Dia menolongku duduk lalu dia sendiri duduk di sisiku. Kami memesan makanan untuk kami nikmati bersama. Aku dipersilakan memilih salah satu menu utama kami dan Hendra menu utama lainnya. Mama menambahkan dengan beberapa menu sampingan. Papa terlihat begitu ceria mendengarnya. Aku tersenyum geli. Papa begitu suka makan, dia tidak keberatan sekalipun itu bukan masakan istrinya. Semua jenis makanan akan membuat suasana hatinya bahagia.
“Jadi, bagaimana rasanya menikah dengan putraku selama enam tahun ini, Zahara?” tanya Papa penuh arti. Dia melihatku kemudian melirik putranya.
“Serangan pertama dimulai.” Hendra tertawa kecil. Aku tersenyum mendengarnya, teringat dengan jawabanku setahun yang lalu.
“Bahagia, Pa. Hendra suami yang baik,” jawabku dengan jujur. Hendra menyentuh tanganku yang ada di atas pangkuanku.
“Kamu tahu bahwa kamu tidak perlu khawatir menceritakan apa pun kepada kami. Kami selalu berada di pihakmu,” ucap Papa meyakinkanku. Aku tertawa kecil.
“Terima kasih, Pa,” ucapku senang.
“Aku melihat akhir-akhir ini dia tidak punya banyak waktu untukmu. Kamu yakin bahwa kamu baik-baik saja?” tanya Mama. Kali ini Hendra yang tertawa kecil.
“Serangan kedua.” Dia duduk bersandar tanpa melepaskan pegangan tangannya dariku.
“Aku baik-baik saja, Ma. Walaupun dia sedang keluar kota, dia tidak berhenti bersikap seolah-olah dia ada di dekatku.” Aku menggeleng-gelengkan kepala.
“Maksudmu dengan panggilan teleponnya hanya untuk memastikan kamu sudah makan dan tidak lupa dengan jadwal harianmu?” goda Mama.
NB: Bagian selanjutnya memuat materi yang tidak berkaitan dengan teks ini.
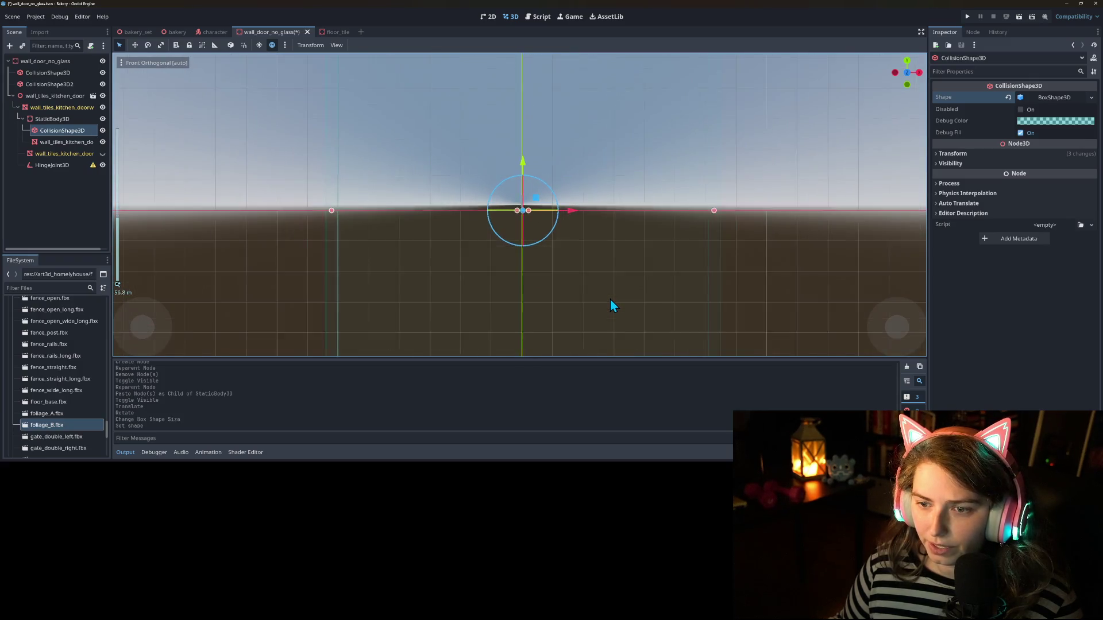
click(986, 153)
Aku tertawa geli saat mengiyakannya.
“Nak, kamu perlu belajar memercayai istrimu sendiri. Zahara sudah cukup dewasa untuk mengurus dirinya. Dia bukan lagi anak berusia lima tahun yang harus diingatkan tentang makan,” ucap Papa mengingatkan.
“Memangnya Papa lebih baik dalam memperlakukan istri?” tantang Mama. Hendra tertawa penuh kemenangan mendengarnya. Aku memukul tangannya agar dia tidak terus mengejek orang tuanya. Tetapi dia terus saja tertawa.
“Setelah tiga puluh lima tahun kita bersama? Tentu saja,” ucap Papa penuh percaya diri.
“Sesekali aku juga ingin diperlakukan seperti anak kita memperlakukan istrinya.” Mama melihat ke arahku penuh arti. Aku hanya tersenyum.
“Maksud Mama dengan menanyakan apakah Mama sudah makan atau belum?” tanya Papa dengan nada sarkas. Mama hanya cemberut mendengar pertanyaan itu. Papa mengerang pelan. “Sekarang apa lagi salahku? Aku hanya bertanya.”
“Kamu menganggap keinginan itu sebagai sikap yang kekanak-kanakan ‘kan?” ucap Mama kesal. Papa menoleh ke arahku dengan tatapan memohon.
“Zahara, tolong aku,” ucapnya frustrasi. Aku tersenyum, kemudian meraih tangan Mama yang ada di hadapanku dengan tanganku yang bebas.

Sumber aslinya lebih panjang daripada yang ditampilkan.